Drenthe met 3 classen: Assen, Meppel en Emmen. 3)
De Waalsche gemeenten maken een afzonderlijk kerkressort uit.
4) De Presbyteriaansch-Engelsche en Schotsche
gemeenten behooren tot de kerkelijke ressorten der Nederduitsche
gemeente in de stad, waar zij gevestigd zijn.

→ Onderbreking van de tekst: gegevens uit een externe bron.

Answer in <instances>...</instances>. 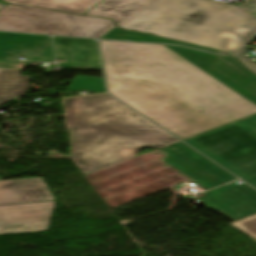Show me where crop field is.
<instances>
[{"label":"crop field","mask_w":256,"mask_h":256,"mask_svg":"<svg viewBox=\"0 0 256 256\" xmlns=\"http://www.w3.org/2000/svg\"><path fill=\"white\" fill-rule=\"evenodd\" d=\"M53 61L50 37L0 32V59L16 61Z\"/></svg>","instance_id":"obj_11"},{"label":"crop field","mask_w":256,"mask_h":256,"mask_svg":"<svg viewBox=\"0 0 256 256\" xmlns=\"http://www.w3.org/2000/svg\"><path fill=\"white\" fill-rule=\"evenodd\" d=\"M11 4L83 14L101 0H4Z\"/></svg>","instance_id":"obj_17"},{"label":"crop field","mask_w":256,"mask_h":256,"mask_svg":"<svg viewBox=\"0 0 256 256\" xmlns=\"http://www.w3.org/2000/svg\"><path fill=\"white\" fill-rule=\"evenodd\" d=\"M255 36H256V35H255ZM255 36H254V37H255Z\"/></svg>","instance_id":"obj_26"},{"label":"crop field","mask_w":256,"mask_h":256,"mask_svg":"<svg viewBox=\"0 0 256 256\" xmlns=\"http://www.w3.org/2000/svg\"><path fill=\"white\" fill-rule=\"evenodd\" d=\"M86 90L91 93L105 92L102 78L76 76L74 81L68 86V91Z\"/></svg>","instance_id":"obj_19"},{"label":"crop field","mask_w":256,"mask_h":256,"mask_svg":"<svg viewBox=\"0 0 256 256\" xmlns=\"http://www.w3.org/2000/svg\"><path fill=\"white\" fill-rule=\"evenodd\" d=\"M107 84L110 93L182 139L256 113L245 98L200 113L154 83L107 79Z\"/></svg>","instance_id":"obj_3"},{"label":"crop field","mask_w":256,"mask_h":256,"mask_svg":"<svg viewBox=\"0 0 256 256\" xmlns=\"http://www.w3.org/2000/svg\"><path fill=\"white\" fill-rule=\"evenodd\" d=\"M55 57L67 58V62L99 63L95 41L53 37Z\"/></svg>","instance_id":"obj_14"},{"label":"crop field","mask_w":256,"mask_h":256,"mask_svg":"<svg viewBox=\"0 0 256 256\" xmlns=\"http://www.w3.org/2000/svg\"><path fill=\"white\" fill-rule=\"evenodd\" d=\"M108 95L64 99L72 159L82 174L179 142Z\"/></svg>","instance_id":"obj_1"},{"label":"crop field","mask_w":256,"mask_h":256,"mask_svg":"<svg viewBox=\"0 0 256 256\" xmlns=\"http://www.w3.org/2000/svg\"><path fill=\"white\" fill-rule=\"evenodd\" d=\"M231 224L249 236L256 238V215Z\"/></svg>","instance_id":"obj_20"},{"label":"crop field","mask_w":256,"mask_h":256,"mask_svg":"<svg viewBox=\"0 0 256 256\" xmlns=\"http://www.w3.org/2000/svg\"><path fill=\"white\" fill-rule=\"evenodd\" d=\"M3 7H5V5H3V4H0V10H1Z\"/></svg>","instance_id":"obj_24"},{"label":"crop field","mask_w":256,"mask_h":256,"mask_svg":"<svg viewBox=\"0 0 256 256\" xmlns=\"http://www.w3.org/2000/svg\"><path fill=\"white\" fill-rule=\"evenodd\" d=\"M165 47L256 105V75L236 60L184 47Z\"/></svg>","instance_id":"obj_7"},{"label":"crop field","mask_w":256,"mask_h":256,"mask_svg":"<svg viewBox=\"0 0 256 256\" xmlns=\"http://www.w3.org/2000/svg\"><path fill=\"white\" fill-rule=\"evenodd\" d=\"M238 6L256 18V0H247Z\"/></svg>","instance_id":"obj_22"},{"label":"crop field","mask_w":256,"mask_h":256,"mask_svg":"<svg viewBox=\"0 0 256 256\" xmlns=\"http://www.w3.org/2000/svg\"><path fill=\"white\" fill-rule=\"evenodd\" d=\"M184 141L256 187V115Z\"/></svg>","instance_id":"obj_5"},{"label":"crop field","mask_w":256,"mask_h":256,"mask_svg":"<svg viewBox=\"0 0 256 256\" xmlns=\"http://www.w3.org/2000/svg\"><path fill=\"white\" fill-rule=\"evenodd\" d=\"M201 198L205 206L220 211L234 221L256 214V190L242 183L232 182L205 192Z\"/></svg>","instance_id":"obj_10"},{"label":"crop field","mask_w":256,"mask_h":256,"mask_svg":"<svg viewBox=\"0 0 256 256\" xmlns=\"http://www.w3.org/2000/svg\"><path fill=\"white\" fill-rule=\"evenodd\" d=\"M101 38L125 40V41H141V42H156V43H164V44H177V45H184V46H188V47H192V48H197V49H201V50L219 53L216 51H212V50H208V49H204V48H200V47H196V46H192V45L181 44V43H178L175 41L158 38L156 36L143 35V34H139L137 32L123 31L117 27H115L112 31H110L108 34H106L105 36H103Z\"/></svg>","instance_id":"obj_18"},{"label":"crop field","mask_w":256,"mask_h":256,"mask_svg":"<svg viewBox=\"0 0 256 256\" xmlns=\"http://www.w3.org/2000/svg\"><path fill=\"white\" fill-rule=\"evenodd\" d=\"M118 26L230 52L256 31V19L228 3L151 0Z\"/></svg>","instance_id":"obj_2"},{"label":"crop field","mask_w":256,"mask_h":256,"mask_svg":"<svg viewBox=\"0 0 256 256\" xmlns=\"http://www.w3.org/2000/svg\"><path fill=\"white\" fill-rule=\"evenodd\" d=\"M161 150L164 163L206 190L237 179L181 142Z\"/></svg>","instance_id":"obj_8"},{"label":"crop field","mask_w":256,"mask_h":256,"mask_svg":"<svg viewBox=\"0 0 256 256\" xmlns=\"http://www.w3.org/2000/svg\"><path fill=\"white\" fill-rule=\"evenodd\" d=\"M63 68L101 70L99 65L63 63Z\"/></svg>","instance_id":"obj_23"},{"label":"crop field","mask_w":256,"mask_h":256,"mask_svg":"<svg viewBox=\"0 0 256 256\" xmlns=\"http://www.w3.org/2000/svg\"><path fill=\"white\" fill-rule=\"evenodd\" d=\"M156 84L200 112L241 98L230 89L160 83Z\"/></svg>","instance_id":"obj_12"},{"label":"crop field","mask_w":256,"mask_h":256,"mask_svg":"<svg viewBox=\"0 0 256 256\" xmlns=\"http://www.w3.org/2000/svg\"><path fill=\"white\" fill-rule=\"evenodd\" d=\"M21 70L0 69V105L25 96L31 77L21 76Z\"/></svg>","instance_id":"obj_16"},{"label":"crop field","mask_w":256,"mask_h":256,"mask_svg":"<svg viewBox=\"0 0 256 256\" xmlns=\"http://www.w3.org/2000/svg\"><path fill=\"white\" fill-rule=\"evenodd\" d=\"M54 202L1 205L0 234L47 230Z\"/></svg>","instance_id":"obj_9"},{"label":"crop field","mask_w":256,"mask_h":256,"mask_svg":"<svg viewBox=\"0 0 256 256\" xmlns=\"http://www.w3.org/2000/svg\"><path fill=\"white\" fill-rule=\"evenodd\" d=\"M250 47L244 46L242 49H240L237 53L231 54L230 56H233L237 58L240 62H242L246 67L252 69L254 72H256V63L250 60L244 53L248 51Z\"/></svg>","instance_id":"obj_21"},{"label":"crop field","mask_w":256,"mask_h":256,"mask_svg":"<svg viewBox=\"0 0 256 256\" xmlns=\"http://www.w3.org/2000/svg\"><path fill=\"white\" fill-rule=\"evenodd\" d=\"M0 3H3V4H5V5H7L6 3H4V2H3V1H1V0H0Z\"/></svg>","instance_id":"obj_25"},{"label":"crop field","mask_w":256,"mask_h":256,"mask_svg":"<svg viewBox=\"0 0 256 256\" xmlns=\"http://www.w3.org/2000/svg\"><path fill=\"white\" fill-rule=\"evenodd\" d=\"M148 1L150 0H105L86 14L112 18L117 25Z\"/></svg>","instance_id":"obj_15"},{"label":"crop field","mask_w":256,"mask_h":256,"mask_svg":"<svg viewBox=\"0 0 256 256\" xmlns=\"http://www.w3.org/2000/svg\"><path fill=\"white\" fill-rule=\"evenodd\" d=\"M112 27V20L11 4L0 11V31L98 38Z\"/></svg>","instance_id":"obj_6"},{"label":"crop field","mask_w":256,"mask_h":256,"mask_svg":"<svg viewBox=\"0 0 256 256\" xmlns=\"http://www.w3.org/2000/svg\"><path fill=\"white\" fill-rule=\"evenodd\" d=\"M106 78L227 88L163 45L99 41Z\"/></svg>","instance_id":"obj_4"},{"label":"crop field","mask_w":256,"mask_h":256,"mask_svg":"<svg viewBox=\"0 0 256 256\" xmlns=\"http://www.w3.org/2000/svg\"><path fill=\"white\" fill-rule=\"evenodd\" d=\"M54 200L42 178L0 181V205Z\"/></svg>","instance_id":"obj_13"}]
</instances>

1) De classis Winsum heette vroeger
Onderdendam. De wijziging dagteekent van 15 Jan. 1910. Hand. 1908
bl. 329-335, 390-391; 1909 bl. 219-221, 303; Bijl. B. 1910 bl.
358.
2) Aldus sedert 31 Maart 1875, door opheffing van het
Prov. Kerkbestuur van Limburg, dat het Classicaal Bestuur van
Maastricht is geworden. Hand. 1874, bl. 364-366.
3) De classis Emmen heette vroeger Coevorden. De
wijziging dagteekent van 1 Jan. 1889. Bijl. B. 1887 bl. 131-132.

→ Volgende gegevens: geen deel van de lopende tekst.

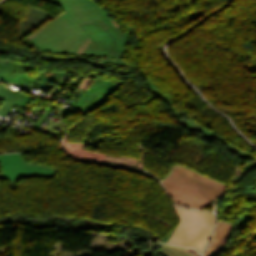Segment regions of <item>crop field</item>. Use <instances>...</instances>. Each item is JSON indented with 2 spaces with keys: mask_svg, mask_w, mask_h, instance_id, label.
Returning a JSON list of instances; mask_svg holds the SVG:
<instances>
[{
  "mask_svg": "<svg viewBox=\"0 0 256 256\" xmlns=\"http://www.w3.org/2000/svg\"><path fill=\"white\" fill-rule=\"evenodd\" d=\"M175 204L205 208L227 186L177 166L162 184Z\"/></svg>",
  "mask_w": 256,
  "mask_h": 256,
  "instance_id": "8a807250",
  "label": "crop field"
},
{
  "mask_svg": "<svg viewBox=\"0 0 256 256\" xmlns=\"http://www.w3.org/2000/svg\"><path fill=\"white\" fill-rule=\"evenodd\" d=\"M174 206V205H173ZM181 222L170 243L192 246L202 252L214 223L211 213L174 206Z\"/></svg>",
  "mask_w": 256,
  "mask_h": 256,
  "instance_id": "ac0d7876",
  "label": "crop field"
},
{
  "mask_svg": "<svg viewBox=\"0 0 256 256\" xmlns=\"http://www.w3.org/2000/svg\"><path fill=\"white\" fill-rule=\"evenodd\" d=\"M231 223L218 222L213 237L208 245L204 256H212L220 245L224 242L231 227Z\"/></svg>",
  "mask_w": 256,
  "mask_h": 256,
  "instance_id": "34b2d1b8",
  "label": "crop field"
}]
</instances>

Hand. 1887 bl. 42-43, 414; 1888 bl. 66-67, 120; Bijl. B. bl.
161.
4) Voorstellen tot wijziging van deze bepaling werden
door de Synode in 1879 en 1881 afgewezen. (Hand. 1879 bl.

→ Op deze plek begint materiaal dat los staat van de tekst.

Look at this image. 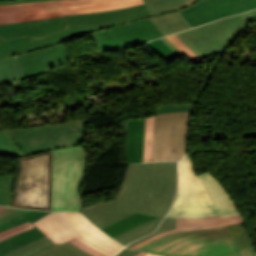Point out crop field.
Segmentation results:
<instances>
[{"label":"crop field","instance_id":"4","mask_svg":"<svg viewBox=\"0 0 256 256\" xmlns=\"http://www.w3.org/2000/svg\"><path fill=\"white\" fill-rule=\"evenodd\" d=\"M137 250L168 256H256L253 247L239 251L225 226L175 232Z\"/></svg>","mask_w":256,"mask_h":256},{"label":"crop field","instance_id":"6","mask_svg":"<svg viewBox=\"0 0 256 256\" xmlns=\"http://www.w3.org/2000/svg\"><path fill=\"white\" fill-rule=\"evenodd\" d=\"M11 206L51 210V151L19 158Z\"/></svg>","mask_w":256,"mask_h":256},{"label":"crop field","instance_id":"7","mask_svg":"<svg viewBox=\"0 0 256 256\" xmlns=\"http://www.w3.org/2000/svg\"><path fill=\"white\" fill-rule=\"evenodd\" d=\"M87 156L78 146L52 151V211H78Z\"/></svg>","mask_w":256,"mask_h":256},{"label":"crop field","instance_id":"25","mask_svg":"<svg viewBox=\"0 0 256 256\" xmlns=\"http://www.w3.org/2000/svg\"><path fill=\"white\" fill-rule=\"evenodd\" d=\"M47 213H49V212L33 210V211L26 212L24 214L18 215L16 217L10 219V221L15 226L20 223L27 222V221H30L32 223V222L38 220L39 218H41L42 216L46 215Z\"/></svg>","mask_w":256,"mask_h":256},{"label":"crop field","instance_id":"5","mask_svg":"<svg viewBox=\"0 0 256 256\" xmlns=\"http://www.w3.org/2000/svg\"><path fill=\"white\" fill-rule=\"evenodd\" d=\"M87 138L85 119L48 126L0 131V156L31 154L78 145Z\"/></svg>","mask_w":256,"mask_h":256},{"label":"crop field","instance_id":"24","mask_svg":"<svg viewBox=\"0 0 256 256\" xmlns=\"http://www.w3.org/2000/svg\"><path fill=\"white\" fill-rule=\"evenodd\" d=\"M166 38L175 45L185 57H187L194 64L201 59L189 48L187 47L175 34L166 36Z\"/></svg>","mask_w":256,"mask_h":256},{"label":"crop field","instance_id":"30","mask_svg":"<svg viewBox=\"0 0 256 256\" xmlns=\"http://www.w3.org/2000/svg\"><path fill=\"white\" fill-rule=\"evenodd\" d=\"M26 211H29V210H26V209H18L16 210L15 212L3 217L0 219V231H4L5 229L7 228H10V227H14V225L8 220L9 218L15 216V215H18V214H21V213H24Z\"/></svg>","mask_w":256,"mask_h":256},{"label":"crop field","instance_id":"13","mask_svg":"<svg viewBox=\"0 0 256 256\" xmlns=\"http://www.w3.org/2000/svg\"><path fill=\"white\" fill-rule=\"evenodd\" d=\"M242 222H245V221L242 218L241 214L236 216L224 217V218H220L219 215L214 217H207V218H177V229L166 231L161 234L155 235L131 247V249H134L155 238H158L163 235H166L175 231H179V230L200 229V228H207V227H214V226H221V225L237 224Z\"/></svg>","mask_w":256,"mask_h":256},{"label":"crop field","instance_id":"14","mask_svg":"<svg viewBox=\"0 0 256 256\" xmlns=\"http://www.w3.org/2000/svg\"><path fill=\"white\" fill-rule=\"evenodd\" d=\"M145 118L128 121L126 162H142Z\"/></svg>","mask_w":256,"mask_h":256},{"label":"crop field","instance_id":"11","mask_svg":"<svg viewBox=\"0 0 256 256\" xmlns=\"http://www.w3.org/2000/svg\"><path fill=\"white\" fill-rule=\"evenodd\" d=\"M190 112L155 115L151 161L178 160L185 154Z\"/></svg>","mask_w":256,"mask_h":256},{"label":"crop field","instance_id":"31","mask_svg":"<svg viewBox=\"0 0 256 256\" xmlns=\"http://www.w3.org/2000/svg\"><path fill=\"white\" fill-rule=\"evenodd\" d=\"M70 242L75 244L76 246H78L79 248L83 249L84 251H86L87 253H89L93 256H106V255L92 249L91 247L87 246L86 244L80 242L79 240H77L75 238L70 240Z\"/></svg>","mask_w":256,"mask_h":256},{"label":"crop field","instance_id":"23","mask_svg":"<svg viewBox=\"0 0 256 256\" xmlns=\"http://www.w3.org/2000/svg\"><path fill=\"white\" fill-rule=\"evenodd\" d=\"M154 116L146 117L143 162L150 161Z\"/></svg>","mask_w":256,"mask_h":256},{"label":"crop field","instance_id":"35","mask_svg":"<svg viewBox=\"0 0 256 256\" xmlns=\"http://www.w3.org/2000/svg\"><path fill=\"white\" fill-rule=\"evenodd\" d=\"M16 209L17 208L7 207L4 210L0 211V217L6 215V214H8V213H10V212H12V211H14Z\"/></svg>","mask_w":256,"mask_h":256},{"label":"crop field","instance_id":"20","mask_svg":"<svg viewBox=\"0 0 256 256\" xmlns=\"http://www.w3.org/2000/svg\"><path fill=\"white\" fill-rule=\"evenodd\" d=\"M53 244L51 240H49L46 236L26 245L23 246L9 254H6L4 256H26L31 255L49 245Z\"/></svg>","mask_w":256,"mask_h":256},{"label":"crop field","instance_id":"28","mask_svg":"<svg viewBox=\"0 0 256 256\" xmlns=\"http://www.w3.org/2000/svg\"><path fill=\"white\" fill-rule=\"evenodd\" d=\"M192 104L157 105V114L173 111H191Z\"/></svg>","mask_w":256,"mask_h":256},{"label":"crop field","instance_id":"15","mask_svg":"<svg viewBox=\"0 0 256 256\" xmlns=\"http://www.w3.org/2000/svg\"><path fill=\"white\" fill-rule=\"evenodd\" d=\"M150 19L163 36L190 29L178 11Z\"/></svg>","mask_w":256,"mask_h":256},{"label":"crop field","instance_id":"26","mask_svg":"<svg viewBox=\"0 0 256 256\" xmlns=\"http://www.w3.org/2000/svg\"><path fill=\"white\" fill-rule=\"evenodd\" d=\"M174 228H176V218L166 217L155 233L131 243L129 246H127V248H129V247H131V246H133V245H135V244H137V243H139V242H141V241H143V240H145V239H147V238H149V237H151L155 234L161 233V232L166 231V230L174 229Z\"/></svg>","mask_w":256,"mask_h":256},{"label":"crop field","instance_id":"34","mask_svg":"<svg viewBox=\"0 0 256 256\" xmlns=\"http://www.w3.org/2000/svg\"><path fill=\"white\" fill-rule=\"evenodd\" d=\"M161 40L170 47L179 57L183 56V54L175 47L173 46L165 37L161 38Z\"/></svg>","mask_w":256,"mask_h":256},{"label":"crop field","instance_id":"8","mask_svg":"<svg viewBox=\"0 0 256 256\" xmlns=\"http://www.w3.org/2000/svg\"><path fill=\"white\" fill-rule=\"evenodd\" d=\"M144 3L143 0H59L0 6V24L70 14L106 11Z\"/></svg>","mask_w":256,"mask_h":256},{"label":"crop field","instance_id":"3","mask_svg":"<svg viewBox=\"0 0 256 256\" xmlns=\"http://www.w3.org/2000/svg\"><path fill=\"white\" fill-rule=\"evenodd\" d=\"M215 214L223 217L239 212L228 193L209 171L197 176L187 155L180 162L178 193L168 215L200 217Z\"/></svg>","mask_w":256,"mask_h":256},{"label":"crop field","instance_id":"2","mask_svg":"<svg viewBox=\"0 0 256 256\" xmlns=\"http://www.w3.org/2000/svg\"><path fill=\"white\" fill-rule=\"evenodd\" d=\"M176 162L129 164L116 199L81 208L100 229L134 213L159 217L114 239L125 246L156 229L169 209L176 188Z\"/></svg>","mask_w":256,"mask_h":256},{"label":"crop field","instance_id":"9","mask_svg":"<svg viewBox=\"0 0 256 256\" xmlns=\"http://www.w3.org/2000/svg\"><path fill=\"white\" fill-rule=\"evenodd\" d=\"M33 225L55 244L75 237L108 256H113L122 248L79 213L51 212Z\"/></svg>","mask_w":256,"mask_h":256},{"label":"crop field","instance_id":"16","mask_svg":"<svg viewBox=\"0 0 256 256\" xmlns=\"http://www.w3.org/2000/svg\"><path fill=\"white\" fill-rule=\"evenodd\" d=\"M157 217L145 215V214H139V213H134L104 229L106 234H108L111 237H115L139 224H142L144 222L150 221L152 219H155Z\"/></svg>","mask_w":256,"mask_h":256},{"label":"crop field","instance_id":"1","mask_svg":"<svg viewBox=\"0 0 256 256\" xmlns=\"http://www.w3.org/2000/svg\"><path fill=\"white\" fill-rule=\"evenodd\" d=\"M171 11L149 14L142 4L0 25V59L6 58L18 80L70 59L63 42L78 36L91 33L99 50H126L162 37L149 18Z\"/></svg>","mask_w":256,"mask_h":256},{"label":"crop field","instance_id":"29","mask_svg":"<svg viewBox=\"0 0 256 256\" xmlns=\"http://www.w3.org/2000/svg\"><path fill=\"white\" fill-rule=\"evenodd\" d=\"M0 78L3 83L15 80L5 59L0 60Z\"/></svg>","mask_w":256,"mask_h":256},{"label":"crop field","instance_id":"36","mask_svg":"<svg viewBox=\"0 0 256 256\" xmlns=\"http://www.w3.org/2000/svg\"><path fill=\"white\" fill-rule=\"evenodd\" d=\"M145 254H147V253L141 252V253H139L137 256H144Z\"/></svg>","mask_w":256,"mask_h":256},{"label":"crop field","instance_id":"19","mask_svg":"<svg viewBox=\"0 0 256 256\" xmlns=\"http://www.w3.org/2000/svg\"><path fill=\"white\" fill-rule=\"evenodd\" d=\"M196 0H145L150 12H159L176 8L181 10L191 6Z\"/></svg>","mask_w":256,"mask_h":256},{"label":"crop field","instance_id":"10","mask_svg":"<svg viewBox=\"0 0 256 256\" xmlns=\"http://www.w3.org/2000/svg\"><path fill=\"white\" fill-rule=\"evenodd\" d=\"M256 10L227 17L176 35L201 59L221 53L252 20Z\"/></svg>","mask_w":256,"mask_h":256},{"label":"crop field","instance_id":"22","mask_svg":"<svg viewBox=\"0 0 256 256\" xmlns=\"http://www.w3.org/2000/svg\"><path fill=\"white\" fill-rule=\"evenodd\" d=\"M147 45L166 62L178 58L160 39L147 43Z\"/></svg>","mask_w":256,"mask_h":256},{"label":"crop field","instance_id":"27","mask_svg":"<svg viewBox=\"0 0 256 256\" xmlns=\"http://www.w3.org/2000/svg\"><path fill=\"white\" fill-rule=\"evenodd\" d=\"M32 228H35V226H33L30 222H27V223L18 225L14 228L7 229L4 232L0 233V241L3 240V239L8 238L10 236H13V235H16L18 233L24 232L26 230L32 229Z\"/></svg>","mask_w":256,"mask_h":256},{"label":"crop field","instance_id":"12","mask_svg":"<svg viewBox=\"0 0 256 256\" xmlns=\"http://www.w3.org/2000/svg\"><path fill=\"white\" fill-rule=\"evenodd\" d=\"M256 8V0H207L179 11L192 26Z\"/></svg>","mask_w":256,"mask_h":256},{"label":"crop field","instance_id":"37","mask_svg":"<svg viewBox=\"0 0 256 256\" xmlns=\"http://www.w3.org/2000/svg\"><path fill=\"white\" fill-rule=\"evenodd\" d=\"M146 256H158V255L148 253Z\"/></svg>","mask_w":256,"mask_h":256},{"label":"crop field","instance_id":"21","mask_svg":"<svg viewBox=\"0 0 256 256\" xmlns=\"http://www.w3.org/2000/svg\"><path fill=\"white\" fill-rule=\"evenodd\" d=\"M15 176H0V204L10 206Z\"/></svg>","mask_w":256,"mask_h":256},{"label":"crop field","instance_id":"17","mask_svg":"<svg viewBox=\"0 0 256 256\" xmlns=\"http://www.w3.org/2000/svg\"><path fill=\"white\" fill-rule=\"evenodd\" d=\"M44 234L37 228L18 234L0 242V256L26 245Z\"/></svg>","mask_w":256,"mask_h":256},{"label":"crop field","instance_id":"38","mask_svg":"<svg viewBox=\"0 0 256 256\" xmlns=\"http://www.w3.org/2000/svg\"><path fill=\"white\" fill-rule=\"evenodd\" d=\"M4 208H5V207H1V206H0V210H2V209H4Z\"/></svg>","mask_w":256,"mask_h":256},{"label":"crop field","instance_id":"18","mask_svg":"<svg viewBox=\"0 0 256 256\" xmlns=\"http://www.w3.org/2000/svg\"><path fill=\"white\" fill-rule=\"evenodd\" d=\"M31 256H91L67 241L64 244L51 245Z\"/></svg>","mask_w":256,"mask_h":256},{"label":"crop field","instance_id":"33","mask_svg":"<svg viewBox=\"0 0 256 256\" xmlns=\"http://www.w3.org/2000/svg\"><path fill=\"white\" fill-rule=\"evenodd\" d=\"M36 1H47V0H9V1H1L0 5L9 4V3H28V2H36Z\"/></svg>","mask_w":256,"mask_h":256},{"label":"crop field","instance_id":"32","mask_svg":"<svg viewBox=\"0 0 256 256\" xmlns=\"http://www.w3.org/2000/svg\"><path fill=\"white\" fill-rule=\"evenodd\" d=\"M140 251L137 250H129V249H124L122 250L119 254L116 256H135L139 253Z\"/></svg>","mask_w":256,"mask_h":256},{"label":"crop field","instance_id":"39","mask_svg":"<svg viewBox=\"0 0 256 256\" xmlns=\"http://www.w3.org/2000/svg\"><path fill=\"white\" fill-rule=\"evenodd\" d=\"M0 84H2V81L0 80Z\"/></svg>","mask_w":256,"mask_h":256}]
</instances>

104-109, 110: 1881 bl. 301-313). Bij de Synode van 1915 kwam een
voorstel in van de Class. Verg. van Arnhem tot wijziging van deze
alinea en van de artt. 36 en 37 van het Alg. Regl., uit
overweging, „dat de toestanden in de Waalsche gemeenten,
behoorende tot de Nederl. Herv. Kerk, in den loop der tijden van
dien aard zijn geworden, dat er feitelijk geene aanleiding meer
bestaat voor het afzonderlijk doen samenkomen eener Waalsche
Vereeniging of Réunie, het doen voortbestaan eener bijzondere
Commissie tot de [zaken der] Waalsche Kerken”, waarom maatregelen
werden verzocht, „dat de Waalsche gemeenten in ’t vervolg
gerekend worden te behooren tot de kerkelijke ressorten der
Nederduitsche gemeenten, in die plaatsen, waar zij gevestigd
zijn, gelijk dit voor de Presbyteriaansch-Engelsche en Schotsche
gemeenten is bepaald”. Het voorstel werd in de Synode van 1916
behandeld en met 10 tegen 9 stemmen verworpen; de tegenstanders
van het voorstel lieten voornamelijk de gronden van historie en
recht gelden, terwijl men ook vrij algemeen het toen den
geschikten tijd niet achtte om tot deze wijziging te besluiten.
(Hand. 1915 bl. 673; Hand. 1916 bl. 92-102).
Ook in 1924 werd een voorstel tot wijziging van de positie van
het Waalsche ressort afgewezen (Hand. 1924 bl. 293-299). In 1926
echter is voorloopig aangenomen eene wijziging van art. 34 en
daarmede verband houdende wijzigingen in de artt. 33, 36, 37, 43,
46, 48, 50, 56 en de Slotbepaling, waardoor het Waalsche ressort
werd tot een Classicaal ressort, ingedeeld bij de provincie
Utrecht, de Classicale Vergadering van dit ressort een Waalsche
Réunie, en het Classicaal Bestuur over de Waalsche gemeenten werd
de Commissie tot de zaken der Waalsche Kerken. Hand. 1926 bl.
279-286, 332, 338-343. In 1927 definitief door de Synode
aangenomen (Hand. 1927 bl. 200-225, 249-255), is het echter niet
in werking getreden, omdat in de Provinciale Kerkbesturen het
vereischte twee derde der stemmen niet werd bereikt. In het
Ontwerp-Alg. Regl. van 1929 was dezelfde positie van het Waalsche
ressort opgenomen. Zie verder aant. 1 bij art. 56.